Moreover, new environmental problems interfere with sleep and aging, such as reduced daytime exposure to sunlight and more light pollution in our towns at night. These phenomena are attracting growing interest from sleep and public health researchers worldwide.

In aging, “subjective” and “objective” sleep characteristics show several differences between men and women. Such aspects need to be deeply investigated for tailoring diagnostic and therapeutic interventions according to sex and gender. Studies have focused on the relationship between sleep and the preclinical phases of neurodegenerative diseases and dementia. Sleep disturbances may be present at the earliest stages of neurodegeneration or neuroinflammation: growing epidemiological data have demonstrated that sleep disturbances can be considered a risk factor for dementia. Greater attention to sleep since midlife and among older adults can offer new opportunities for multidomain interventions to prevent neurodegenerative disorders and other chronic conditions.

Key points

• The aging population is rapidly changing: there are new difficulties in defining old persons as a homogeneous group and in assessing related sleep and sleep-wake rhythm characteristics and disorders.

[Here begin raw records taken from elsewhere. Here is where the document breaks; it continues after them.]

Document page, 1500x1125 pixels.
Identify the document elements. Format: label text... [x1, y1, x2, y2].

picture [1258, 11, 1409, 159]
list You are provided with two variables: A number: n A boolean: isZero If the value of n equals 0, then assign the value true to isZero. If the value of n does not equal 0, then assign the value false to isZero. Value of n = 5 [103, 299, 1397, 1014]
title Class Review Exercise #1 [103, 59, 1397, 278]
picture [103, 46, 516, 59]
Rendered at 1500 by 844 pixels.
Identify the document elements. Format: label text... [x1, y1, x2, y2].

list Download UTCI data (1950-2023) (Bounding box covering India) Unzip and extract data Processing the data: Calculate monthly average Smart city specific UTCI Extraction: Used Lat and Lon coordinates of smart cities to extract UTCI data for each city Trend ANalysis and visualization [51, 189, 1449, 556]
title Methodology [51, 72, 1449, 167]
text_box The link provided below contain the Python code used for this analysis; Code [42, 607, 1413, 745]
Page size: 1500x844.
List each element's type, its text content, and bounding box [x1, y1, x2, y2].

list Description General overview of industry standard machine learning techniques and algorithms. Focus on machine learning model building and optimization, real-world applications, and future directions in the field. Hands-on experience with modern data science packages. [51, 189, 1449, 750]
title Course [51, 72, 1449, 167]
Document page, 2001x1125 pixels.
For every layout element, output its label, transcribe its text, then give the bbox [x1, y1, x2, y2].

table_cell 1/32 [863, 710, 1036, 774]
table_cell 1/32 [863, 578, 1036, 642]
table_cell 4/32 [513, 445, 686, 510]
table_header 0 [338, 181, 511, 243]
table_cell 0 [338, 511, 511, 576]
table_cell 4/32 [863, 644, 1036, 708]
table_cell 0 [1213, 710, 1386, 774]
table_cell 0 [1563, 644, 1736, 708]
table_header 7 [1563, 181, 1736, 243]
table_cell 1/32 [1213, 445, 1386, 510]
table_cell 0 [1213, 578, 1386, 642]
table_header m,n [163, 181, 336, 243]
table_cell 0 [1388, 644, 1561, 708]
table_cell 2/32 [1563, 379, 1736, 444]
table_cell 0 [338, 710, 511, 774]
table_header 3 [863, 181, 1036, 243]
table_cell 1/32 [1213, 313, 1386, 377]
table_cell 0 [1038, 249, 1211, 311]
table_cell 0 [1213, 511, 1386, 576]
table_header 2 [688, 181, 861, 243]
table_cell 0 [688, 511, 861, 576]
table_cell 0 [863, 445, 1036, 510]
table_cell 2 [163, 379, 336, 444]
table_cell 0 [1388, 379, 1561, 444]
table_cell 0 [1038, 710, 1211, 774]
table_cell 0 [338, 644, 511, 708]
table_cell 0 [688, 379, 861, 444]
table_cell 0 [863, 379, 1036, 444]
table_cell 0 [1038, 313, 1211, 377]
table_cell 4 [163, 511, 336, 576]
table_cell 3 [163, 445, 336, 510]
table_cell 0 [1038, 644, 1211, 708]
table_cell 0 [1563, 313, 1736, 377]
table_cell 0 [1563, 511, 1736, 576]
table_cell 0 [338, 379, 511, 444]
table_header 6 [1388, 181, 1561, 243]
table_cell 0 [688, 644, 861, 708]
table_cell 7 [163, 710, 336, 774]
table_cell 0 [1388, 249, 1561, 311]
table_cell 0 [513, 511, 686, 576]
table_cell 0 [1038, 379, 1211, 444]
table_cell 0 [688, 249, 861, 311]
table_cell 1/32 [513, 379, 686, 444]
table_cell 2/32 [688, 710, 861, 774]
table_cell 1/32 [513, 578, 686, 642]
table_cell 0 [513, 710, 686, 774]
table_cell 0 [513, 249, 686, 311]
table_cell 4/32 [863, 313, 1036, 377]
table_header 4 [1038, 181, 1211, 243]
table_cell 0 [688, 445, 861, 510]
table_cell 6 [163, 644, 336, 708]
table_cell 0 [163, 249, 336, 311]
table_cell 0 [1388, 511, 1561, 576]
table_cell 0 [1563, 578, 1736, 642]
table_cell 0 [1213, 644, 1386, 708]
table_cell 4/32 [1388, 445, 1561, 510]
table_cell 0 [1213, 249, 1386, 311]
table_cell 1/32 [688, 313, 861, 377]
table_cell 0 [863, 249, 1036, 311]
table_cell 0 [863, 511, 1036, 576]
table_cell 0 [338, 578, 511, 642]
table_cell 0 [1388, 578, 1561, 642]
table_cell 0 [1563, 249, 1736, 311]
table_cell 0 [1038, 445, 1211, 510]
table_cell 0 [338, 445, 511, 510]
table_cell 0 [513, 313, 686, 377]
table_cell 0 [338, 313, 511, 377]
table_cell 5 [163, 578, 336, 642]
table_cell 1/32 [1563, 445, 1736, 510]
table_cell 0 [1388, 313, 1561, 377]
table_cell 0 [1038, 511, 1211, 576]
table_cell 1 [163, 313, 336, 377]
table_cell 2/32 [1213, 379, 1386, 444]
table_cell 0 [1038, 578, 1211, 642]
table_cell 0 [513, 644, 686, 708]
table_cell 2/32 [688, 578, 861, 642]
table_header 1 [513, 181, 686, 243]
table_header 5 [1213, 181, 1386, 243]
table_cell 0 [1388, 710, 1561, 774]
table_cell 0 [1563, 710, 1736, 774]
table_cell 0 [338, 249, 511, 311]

• Sleep and circadian sleep-wake rhythms change in older adults.

• A new research agenda on excessive daytime sleepiness, sleep deficiency, environmental problems, work and family demands interfering with sleep habits, and the global impact on older adults is discussed.

• The relevance of the timing of risk factors for growing epidemiological data on sleep, aging, and cognitive decline is reviewed.

• Sex differences in some aspects of sleep among older adults are discussed; unmet needs regarding gender differences are proposed as a future, relevant direction of sleep research.

Historical note and terminology

Since the late 1990s, many researchers have demonstrated that sleep characteristics, sleep, and sleep-wake rhythm disturbances are important in the aging process. They cannot be considered a mere and inevitable consequence of aging, as persons aged 65 years and over are a heterogeneous group. Increasing sleep debt in middle and advanced age and excessive daytime sleepiness are under new investigation and should be emphasized and deeply elucidated for specific interventions.

In aging, insomnia or drowsiness, collectively referred to as sleep complaints, are frequent and associated with relevant concurrent morbidities. Primary sleep disturbances are highly prevalent in older adults (84; 118). In the elderly, sleep disturbances can share unconventional presentations among older adults with possible delays in their assessment and management. Sleep disturbances are frequent in several forms of dementia and in mild cognitive impairment, with percentages exceeding 40%, and two or more disturbances are often present in the same patient (49). Dementia research has shown that brain pathological alterations can precede the clinical onset of cognitive decline by several decades. In 2011, the diagnostic criteria for Alzheimer disease introduced a preclinical phase of the disease defined by specific biomarkers (76). Growing evidence demonstrates that sleep disturbances can be considered an independent risk factor for neurodegeneration in a bidirectional or circular relationship (59; 52).